Home energy management startup Tendril has gone through a lot of changes over its 14 years, including a near-death experience and a slow-but-steady climb into the top tier of customer engagement and energy intelligence providers for U.S. utilities.
Now the Boulder, Colorado-based company has hit a new milestone for the venture investors who’ve put more than $100 million into it to date: an exit.
On Tuesday, Tendril announced it has secured a majority investment from private equity firm Rubicon Technology Partners, with participation from Morgan Stanley Alternative Investments and Zoma Capital.
Financial terms of the deal were not disclosed, and Tendril CEO Adrian Tuck declined to provide details in an interview. But in broad terms, “this is a significant control investment, and it will be providing a good exit for our existing shareholders” — a list that includes VantagePoint Capital Partners, Good Energies, Appian Ventures, Access Venture Partners, Vista Ventures, RRE Ventures, TIAA-CREF, GDF Suez and SunPower.
Tuesday’s announcement also represents a “fairly seismic sort of change in our structure,” Tuck added. Rubicon specializes in taking ownership stakes in enterprise software-as-a-service companies serving particular industry verticals, and providing them the financial support to expand organically or through acquiring other companies.
Tendril’s turn to private equity for an exit stands in contrast to Opower, which first went public in 2014. Opower was acquired by Oracle for $532 million — about half its IPO price — in 2016.
“Over the last few months, we have, as an executive team, had a whole set of conversations about, do we want to find a home for this business inside another big company, or do we want to continue to run the business,” Tuck said.
"With the right kind of equity partner — one that’s big enough — we could sort of clean up and give our existing investors an exciting exit.” At the same time, “we hope to support what will be an M&A strategy, with lots of opportunities to roll in other businesses in this space," said Tuck.
Tendril got started in 2004 in the field of home energy management devices, landing multiple utility pilots to deploy and manage wirelessly connected in-home displays, smart thermostats and other hardware. But utility pilots failed to grow to larger scale, and the home energy device market has since become commoditized. After restructuring and laying off staff, the company moved away from hardware and into the underlying software to support a broader set of home energy management imperatives for utilities, such as data analytics and customer engagement.
As of today, the Tendril platform is analyzing energy-related data on 123 million U.S. homes, and works with five of the top 10 U.S. utilities. “We’re having the best year in the company’s history for winning new deals,” Tuck said, with about 10 new contracts expected by year’s end.

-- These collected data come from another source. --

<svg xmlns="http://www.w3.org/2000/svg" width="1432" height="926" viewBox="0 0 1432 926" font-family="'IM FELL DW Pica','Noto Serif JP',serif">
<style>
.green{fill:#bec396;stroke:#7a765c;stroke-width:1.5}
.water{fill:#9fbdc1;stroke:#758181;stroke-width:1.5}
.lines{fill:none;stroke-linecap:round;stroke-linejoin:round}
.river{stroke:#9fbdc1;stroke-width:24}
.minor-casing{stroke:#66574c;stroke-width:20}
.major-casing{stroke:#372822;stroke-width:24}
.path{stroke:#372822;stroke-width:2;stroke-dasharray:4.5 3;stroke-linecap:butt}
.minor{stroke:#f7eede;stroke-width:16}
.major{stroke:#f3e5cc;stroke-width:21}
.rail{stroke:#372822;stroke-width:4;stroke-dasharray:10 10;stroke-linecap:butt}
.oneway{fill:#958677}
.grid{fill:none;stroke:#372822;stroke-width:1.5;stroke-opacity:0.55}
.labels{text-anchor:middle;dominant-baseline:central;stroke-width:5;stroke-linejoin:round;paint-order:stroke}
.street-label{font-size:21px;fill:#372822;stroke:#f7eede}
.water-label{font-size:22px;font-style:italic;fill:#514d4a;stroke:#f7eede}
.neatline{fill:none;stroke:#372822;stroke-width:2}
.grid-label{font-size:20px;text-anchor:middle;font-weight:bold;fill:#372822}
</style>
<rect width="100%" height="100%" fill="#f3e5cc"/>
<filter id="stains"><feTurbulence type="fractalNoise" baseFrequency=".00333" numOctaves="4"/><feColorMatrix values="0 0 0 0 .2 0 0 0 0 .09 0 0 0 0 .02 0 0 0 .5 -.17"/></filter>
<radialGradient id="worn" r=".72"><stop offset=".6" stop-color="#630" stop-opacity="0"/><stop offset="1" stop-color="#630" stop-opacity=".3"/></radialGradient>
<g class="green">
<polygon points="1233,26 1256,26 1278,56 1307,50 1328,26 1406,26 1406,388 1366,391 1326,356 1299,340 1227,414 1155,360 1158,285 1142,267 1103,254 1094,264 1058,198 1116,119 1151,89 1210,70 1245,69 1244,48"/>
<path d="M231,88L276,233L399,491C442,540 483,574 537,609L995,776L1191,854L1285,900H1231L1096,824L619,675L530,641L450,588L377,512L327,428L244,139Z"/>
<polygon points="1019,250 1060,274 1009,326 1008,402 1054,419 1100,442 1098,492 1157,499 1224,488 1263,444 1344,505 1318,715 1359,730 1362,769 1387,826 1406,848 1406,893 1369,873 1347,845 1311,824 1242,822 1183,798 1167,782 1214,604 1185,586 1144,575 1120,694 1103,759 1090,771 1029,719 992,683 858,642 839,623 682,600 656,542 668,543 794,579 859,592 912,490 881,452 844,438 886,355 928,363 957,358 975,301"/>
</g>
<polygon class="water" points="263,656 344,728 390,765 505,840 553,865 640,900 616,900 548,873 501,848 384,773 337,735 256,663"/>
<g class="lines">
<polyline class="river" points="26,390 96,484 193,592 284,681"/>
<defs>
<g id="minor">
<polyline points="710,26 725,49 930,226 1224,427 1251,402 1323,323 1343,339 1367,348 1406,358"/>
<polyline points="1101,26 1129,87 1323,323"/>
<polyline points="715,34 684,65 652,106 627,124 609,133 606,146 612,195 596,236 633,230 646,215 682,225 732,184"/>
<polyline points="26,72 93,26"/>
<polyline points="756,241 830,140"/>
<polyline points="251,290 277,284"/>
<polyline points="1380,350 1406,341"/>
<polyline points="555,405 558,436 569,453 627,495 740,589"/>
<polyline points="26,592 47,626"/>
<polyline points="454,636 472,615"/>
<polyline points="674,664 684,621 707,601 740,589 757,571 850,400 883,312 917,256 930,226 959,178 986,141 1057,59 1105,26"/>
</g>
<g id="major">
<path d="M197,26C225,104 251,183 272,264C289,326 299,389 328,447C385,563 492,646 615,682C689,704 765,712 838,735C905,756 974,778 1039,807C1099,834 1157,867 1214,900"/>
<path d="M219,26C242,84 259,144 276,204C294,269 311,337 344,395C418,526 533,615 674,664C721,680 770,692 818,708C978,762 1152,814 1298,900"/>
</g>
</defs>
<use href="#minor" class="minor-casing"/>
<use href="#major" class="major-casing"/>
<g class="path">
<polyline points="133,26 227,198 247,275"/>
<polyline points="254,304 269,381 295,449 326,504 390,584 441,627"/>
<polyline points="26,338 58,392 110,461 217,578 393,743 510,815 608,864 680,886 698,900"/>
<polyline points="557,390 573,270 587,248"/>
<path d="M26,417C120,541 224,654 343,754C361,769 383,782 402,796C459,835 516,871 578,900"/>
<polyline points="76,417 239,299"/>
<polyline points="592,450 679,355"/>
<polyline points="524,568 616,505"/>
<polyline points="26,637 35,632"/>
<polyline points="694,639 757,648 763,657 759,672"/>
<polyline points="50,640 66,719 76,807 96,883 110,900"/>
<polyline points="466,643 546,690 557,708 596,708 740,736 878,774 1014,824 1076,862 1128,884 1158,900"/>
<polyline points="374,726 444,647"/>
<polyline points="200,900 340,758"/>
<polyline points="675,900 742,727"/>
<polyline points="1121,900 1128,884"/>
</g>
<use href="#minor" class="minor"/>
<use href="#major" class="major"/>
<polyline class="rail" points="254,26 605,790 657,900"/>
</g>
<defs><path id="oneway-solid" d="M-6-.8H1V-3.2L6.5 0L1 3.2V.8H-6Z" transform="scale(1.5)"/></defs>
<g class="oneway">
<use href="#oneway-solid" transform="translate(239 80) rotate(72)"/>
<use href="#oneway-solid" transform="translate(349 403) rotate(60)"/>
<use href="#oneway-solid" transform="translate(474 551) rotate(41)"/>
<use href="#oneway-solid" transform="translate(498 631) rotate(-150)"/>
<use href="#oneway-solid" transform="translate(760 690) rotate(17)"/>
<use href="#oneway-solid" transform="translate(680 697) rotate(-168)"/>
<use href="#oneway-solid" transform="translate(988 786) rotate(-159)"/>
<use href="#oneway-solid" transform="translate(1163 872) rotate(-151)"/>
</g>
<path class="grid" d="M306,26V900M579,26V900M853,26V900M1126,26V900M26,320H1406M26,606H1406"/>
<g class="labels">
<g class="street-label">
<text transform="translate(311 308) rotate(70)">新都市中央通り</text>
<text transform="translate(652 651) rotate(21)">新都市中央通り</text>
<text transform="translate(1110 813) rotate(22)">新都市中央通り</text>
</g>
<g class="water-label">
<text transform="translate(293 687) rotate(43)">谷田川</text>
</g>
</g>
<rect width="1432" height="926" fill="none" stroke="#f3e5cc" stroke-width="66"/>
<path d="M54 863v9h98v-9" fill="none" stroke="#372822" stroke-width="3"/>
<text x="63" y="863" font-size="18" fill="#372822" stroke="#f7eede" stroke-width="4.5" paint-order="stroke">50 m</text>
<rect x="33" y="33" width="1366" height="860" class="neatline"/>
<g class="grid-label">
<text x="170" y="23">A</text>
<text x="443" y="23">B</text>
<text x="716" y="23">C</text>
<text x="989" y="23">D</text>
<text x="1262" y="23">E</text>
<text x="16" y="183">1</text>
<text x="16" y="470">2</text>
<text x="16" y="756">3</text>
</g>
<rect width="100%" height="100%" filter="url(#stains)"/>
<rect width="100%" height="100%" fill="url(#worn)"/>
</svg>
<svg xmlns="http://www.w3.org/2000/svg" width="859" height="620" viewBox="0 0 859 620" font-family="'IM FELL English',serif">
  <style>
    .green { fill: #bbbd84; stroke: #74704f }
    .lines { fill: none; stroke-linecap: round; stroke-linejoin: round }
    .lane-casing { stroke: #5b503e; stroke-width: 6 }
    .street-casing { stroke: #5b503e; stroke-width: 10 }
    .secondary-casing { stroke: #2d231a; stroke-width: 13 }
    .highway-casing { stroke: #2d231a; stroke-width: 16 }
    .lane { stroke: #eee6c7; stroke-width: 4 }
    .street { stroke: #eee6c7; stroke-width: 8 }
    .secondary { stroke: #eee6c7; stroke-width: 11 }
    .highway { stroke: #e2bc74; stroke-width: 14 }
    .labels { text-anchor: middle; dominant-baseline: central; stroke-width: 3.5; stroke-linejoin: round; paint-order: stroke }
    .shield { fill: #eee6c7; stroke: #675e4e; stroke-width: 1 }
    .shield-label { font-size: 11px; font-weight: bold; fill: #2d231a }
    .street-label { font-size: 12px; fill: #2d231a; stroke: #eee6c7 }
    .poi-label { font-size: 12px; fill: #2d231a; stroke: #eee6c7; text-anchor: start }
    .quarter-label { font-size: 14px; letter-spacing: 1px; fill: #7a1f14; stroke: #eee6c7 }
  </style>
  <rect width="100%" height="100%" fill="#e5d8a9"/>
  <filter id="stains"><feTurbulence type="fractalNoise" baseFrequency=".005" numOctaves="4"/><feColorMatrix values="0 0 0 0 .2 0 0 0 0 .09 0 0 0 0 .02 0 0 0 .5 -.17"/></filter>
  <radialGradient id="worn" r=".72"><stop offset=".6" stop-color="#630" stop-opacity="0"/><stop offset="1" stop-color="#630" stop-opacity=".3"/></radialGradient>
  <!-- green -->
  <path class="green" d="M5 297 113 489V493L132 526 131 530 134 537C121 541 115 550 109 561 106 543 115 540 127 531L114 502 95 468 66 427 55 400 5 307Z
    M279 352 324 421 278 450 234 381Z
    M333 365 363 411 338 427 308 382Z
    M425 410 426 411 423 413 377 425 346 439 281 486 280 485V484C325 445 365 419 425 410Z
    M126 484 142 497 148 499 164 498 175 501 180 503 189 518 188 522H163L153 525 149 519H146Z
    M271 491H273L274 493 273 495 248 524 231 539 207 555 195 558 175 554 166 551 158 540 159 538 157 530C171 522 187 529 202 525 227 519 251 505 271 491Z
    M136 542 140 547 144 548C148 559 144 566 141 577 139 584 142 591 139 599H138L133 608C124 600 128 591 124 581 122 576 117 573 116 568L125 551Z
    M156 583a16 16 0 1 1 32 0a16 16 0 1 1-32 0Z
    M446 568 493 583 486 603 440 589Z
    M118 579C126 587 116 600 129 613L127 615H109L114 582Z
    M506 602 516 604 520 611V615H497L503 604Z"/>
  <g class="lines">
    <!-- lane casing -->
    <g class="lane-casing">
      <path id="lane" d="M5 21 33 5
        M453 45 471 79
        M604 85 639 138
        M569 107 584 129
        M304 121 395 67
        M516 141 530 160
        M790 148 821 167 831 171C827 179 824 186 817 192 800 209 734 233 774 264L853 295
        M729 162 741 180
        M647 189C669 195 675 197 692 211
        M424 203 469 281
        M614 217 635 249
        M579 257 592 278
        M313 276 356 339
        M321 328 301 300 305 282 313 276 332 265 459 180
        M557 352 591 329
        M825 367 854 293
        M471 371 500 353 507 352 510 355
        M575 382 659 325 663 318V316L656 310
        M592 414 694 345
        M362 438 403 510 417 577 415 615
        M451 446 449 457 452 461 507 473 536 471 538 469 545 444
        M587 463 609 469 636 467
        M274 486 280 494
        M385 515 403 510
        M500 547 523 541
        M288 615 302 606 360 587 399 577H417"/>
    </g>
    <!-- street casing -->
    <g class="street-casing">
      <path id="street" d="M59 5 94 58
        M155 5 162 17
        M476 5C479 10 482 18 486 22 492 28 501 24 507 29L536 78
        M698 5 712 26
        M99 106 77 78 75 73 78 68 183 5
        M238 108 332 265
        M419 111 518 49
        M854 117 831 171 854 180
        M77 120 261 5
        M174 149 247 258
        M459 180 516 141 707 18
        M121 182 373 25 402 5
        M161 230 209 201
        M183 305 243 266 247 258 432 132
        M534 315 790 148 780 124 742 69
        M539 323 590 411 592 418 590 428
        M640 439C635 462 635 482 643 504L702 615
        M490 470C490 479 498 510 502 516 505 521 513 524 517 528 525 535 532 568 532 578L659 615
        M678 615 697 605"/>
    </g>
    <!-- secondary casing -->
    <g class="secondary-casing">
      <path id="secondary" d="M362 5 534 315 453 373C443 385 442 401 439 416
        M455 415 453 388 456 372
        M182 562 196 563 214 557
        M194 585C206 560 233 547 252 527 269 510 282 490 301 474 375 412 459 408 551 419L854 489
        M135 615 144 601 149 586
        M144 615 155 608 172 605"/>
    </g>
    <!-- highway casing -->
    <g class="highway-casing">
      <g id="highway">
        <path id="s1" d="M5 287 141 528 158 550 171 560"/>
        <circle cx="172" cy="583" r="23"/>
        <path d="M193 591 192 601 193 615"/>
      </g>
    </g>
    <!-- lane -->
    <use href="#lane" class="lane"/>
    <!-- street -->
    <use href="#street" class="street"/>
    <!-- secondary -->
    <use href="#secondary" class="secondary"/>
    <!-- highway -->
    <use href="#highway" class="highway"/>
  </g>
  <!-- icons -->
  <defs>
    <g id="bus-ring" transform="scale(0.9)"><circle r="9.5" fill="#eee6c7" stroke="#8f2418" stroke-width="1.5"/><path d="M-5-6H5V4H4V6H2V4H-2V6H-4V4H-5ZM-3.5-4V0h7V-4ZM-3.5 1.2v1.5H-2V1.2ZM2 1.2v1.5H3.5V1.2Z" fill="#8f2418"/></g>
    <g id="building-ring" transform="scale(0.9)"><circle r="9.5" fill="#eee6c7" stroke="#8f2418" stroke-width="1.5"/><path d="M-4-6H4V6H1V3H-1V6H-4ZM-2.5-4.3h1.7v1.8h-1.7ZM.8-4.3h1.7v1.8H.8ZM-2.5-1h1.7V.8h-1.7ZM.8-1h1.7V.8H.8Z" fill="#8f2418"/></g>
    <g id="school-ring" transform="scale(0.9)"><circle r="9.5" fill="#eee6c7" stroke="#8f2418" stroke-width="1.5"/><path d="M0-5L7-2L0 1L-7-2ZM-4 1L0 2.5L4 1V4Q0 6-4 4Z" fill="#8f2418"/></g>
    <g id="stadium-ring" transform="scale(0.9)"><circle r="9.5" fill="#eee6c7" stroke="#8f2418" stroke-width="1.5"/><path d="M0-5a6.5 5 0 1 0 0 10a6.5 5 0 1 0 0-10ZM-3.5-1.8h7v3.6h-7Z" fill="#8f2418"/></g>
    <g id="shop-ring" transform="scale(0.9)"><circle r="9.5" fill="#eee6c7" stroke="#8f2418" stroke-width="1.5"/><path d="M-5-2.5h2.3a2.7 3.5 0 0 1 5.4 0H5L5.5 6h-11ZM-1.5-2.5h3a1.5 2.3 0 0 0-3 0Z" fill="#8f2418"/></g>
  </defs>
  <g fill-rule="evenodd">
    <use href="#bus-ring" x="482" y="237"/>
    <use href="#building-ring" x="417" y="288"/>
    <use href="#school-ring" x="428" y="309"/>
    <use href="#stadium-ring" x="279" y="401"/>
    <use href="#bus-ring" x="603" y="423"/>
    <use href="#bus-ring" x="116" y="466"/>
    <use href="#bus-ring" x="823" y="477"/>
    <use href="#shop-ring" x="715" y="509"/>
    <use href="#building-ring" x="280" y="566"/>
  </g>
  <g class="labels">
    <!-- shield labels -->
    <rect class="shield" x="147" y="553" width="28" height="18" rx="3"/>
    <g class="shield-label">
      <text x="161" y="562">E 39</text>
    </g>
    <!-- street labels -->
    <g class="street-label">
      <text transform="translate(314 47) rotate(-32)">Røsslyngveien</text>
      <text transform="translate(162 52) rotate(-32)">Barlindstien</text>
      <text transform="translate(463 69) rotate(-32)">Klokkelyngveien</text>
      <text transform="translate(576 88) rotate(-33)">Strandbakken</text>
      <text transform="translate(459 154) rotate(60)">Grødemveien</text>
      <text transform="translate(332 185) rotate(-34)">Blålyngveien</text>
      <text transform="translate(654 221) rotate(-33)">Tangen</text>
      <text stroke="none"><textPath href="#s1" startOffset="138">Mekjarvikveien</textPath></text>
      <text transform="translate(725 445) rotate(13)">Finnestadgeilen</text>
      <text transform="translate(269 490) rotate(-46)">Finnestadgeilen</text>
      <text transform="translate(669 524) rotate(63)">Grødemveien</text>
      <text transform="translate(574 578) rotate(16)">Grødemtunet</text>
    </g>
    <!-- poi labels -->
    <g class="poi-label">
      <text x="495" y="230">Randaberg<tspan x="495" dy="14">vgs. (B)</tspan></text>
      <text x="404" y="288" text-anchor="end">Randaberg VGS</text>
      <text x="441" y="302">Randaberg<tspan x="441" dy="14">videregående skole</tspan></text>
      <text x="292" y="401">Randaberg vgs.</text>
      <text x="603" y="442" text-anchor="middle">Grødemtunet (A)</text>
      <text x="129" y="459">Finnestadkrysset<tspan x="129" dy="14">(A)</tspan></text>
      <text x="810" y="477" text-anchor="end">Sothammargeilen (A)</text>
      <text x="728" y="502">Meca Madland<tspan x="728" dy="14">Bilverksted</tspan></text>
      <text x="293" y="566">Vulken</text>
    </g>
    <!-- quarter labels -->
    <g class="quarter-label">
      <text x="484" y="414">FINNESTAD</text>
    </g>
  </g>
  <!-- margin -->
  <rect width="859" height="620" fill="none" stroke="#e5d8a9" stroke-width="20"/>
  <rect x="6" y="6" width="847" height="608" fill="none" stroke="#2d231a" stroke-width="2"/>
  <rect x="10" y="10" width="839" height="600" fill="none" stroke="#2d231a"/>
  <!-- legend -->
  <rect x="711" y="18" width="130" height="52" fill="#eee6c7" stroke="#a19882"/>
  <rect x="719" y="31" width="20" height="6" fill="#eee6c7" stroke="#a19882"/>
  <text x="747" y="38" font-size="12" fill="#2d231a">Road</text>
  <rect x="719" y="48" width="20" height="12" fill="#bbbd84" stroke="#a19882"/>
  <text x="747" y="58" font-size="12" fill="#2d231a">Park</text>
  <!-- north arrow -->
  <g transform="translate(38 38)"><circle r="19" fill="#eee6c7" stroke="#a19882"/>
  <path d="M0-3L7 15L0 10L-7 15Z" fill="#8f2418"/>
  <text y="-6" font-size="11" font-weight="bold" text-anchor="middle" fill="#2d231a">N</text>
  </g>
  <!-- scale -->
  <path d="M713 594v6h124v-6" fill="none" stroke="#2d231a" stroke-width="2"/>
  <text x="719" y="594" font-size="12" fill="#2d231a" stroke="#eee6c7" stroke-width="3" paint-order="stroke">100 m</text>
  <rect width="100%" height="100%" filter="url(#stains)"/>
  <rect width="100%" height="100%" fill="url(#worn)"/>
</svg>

Steve Carpenter, partner at Rubicon Technology Partners, described Tendril as the leader in a space that includes lots of would-be competitors, but relatively few with significant utility market share. In terms of the company's long run as an independent startup, “they demonstrated staying power, which is highly important — but they’ve also demonstrated the ability to scale with the largest utilities in the country," said Carpenter.
“Utilities like to play with startups and pilot neat things — but in terms of technology, they deploy to solve critical problems; they like to go with proven players,” he said. Carpenter speaks from experience, as the former CEO of Ventyx, a utility software company that successfully turned a string of acquisitions into a $1 billion sale to grid giant ABB in 2010.
Carpenter declined to discuss the terms of the investment, beyond reiterating that Rubicon will be the majority shareholder. “We will be involved at a board level, and to a degree in an operational level. But Adrian and the team run strategy — we’re helping in mapping out the strategy, and how to invest in growth.”
As for the timing of the investment, Carpenter said that after a decade of pilot projects and incremental growth, U.S. utilities are finally starting to put significant attention on the challenge of customer engagement.
As for the kinds of companies that Tendril and Rubicon may be eyeing as acquisition targets: “Certainly I would say this customer engagement space is still highly fragmented in utilities, and there are potentially some interesting M&A opportunities out there,” said Carpenter.
Tuck noted that Tendril would likely look for companies that “do things we don’t do today in our core residential energy management space,” such as billing management, outage management and online marketplaces, as well as companies that offer opportunities beyond that sector.
“Today we only do residential. But our customers are constantly talking to us about small and medium[-sized] businesses, and commercial and industrial.”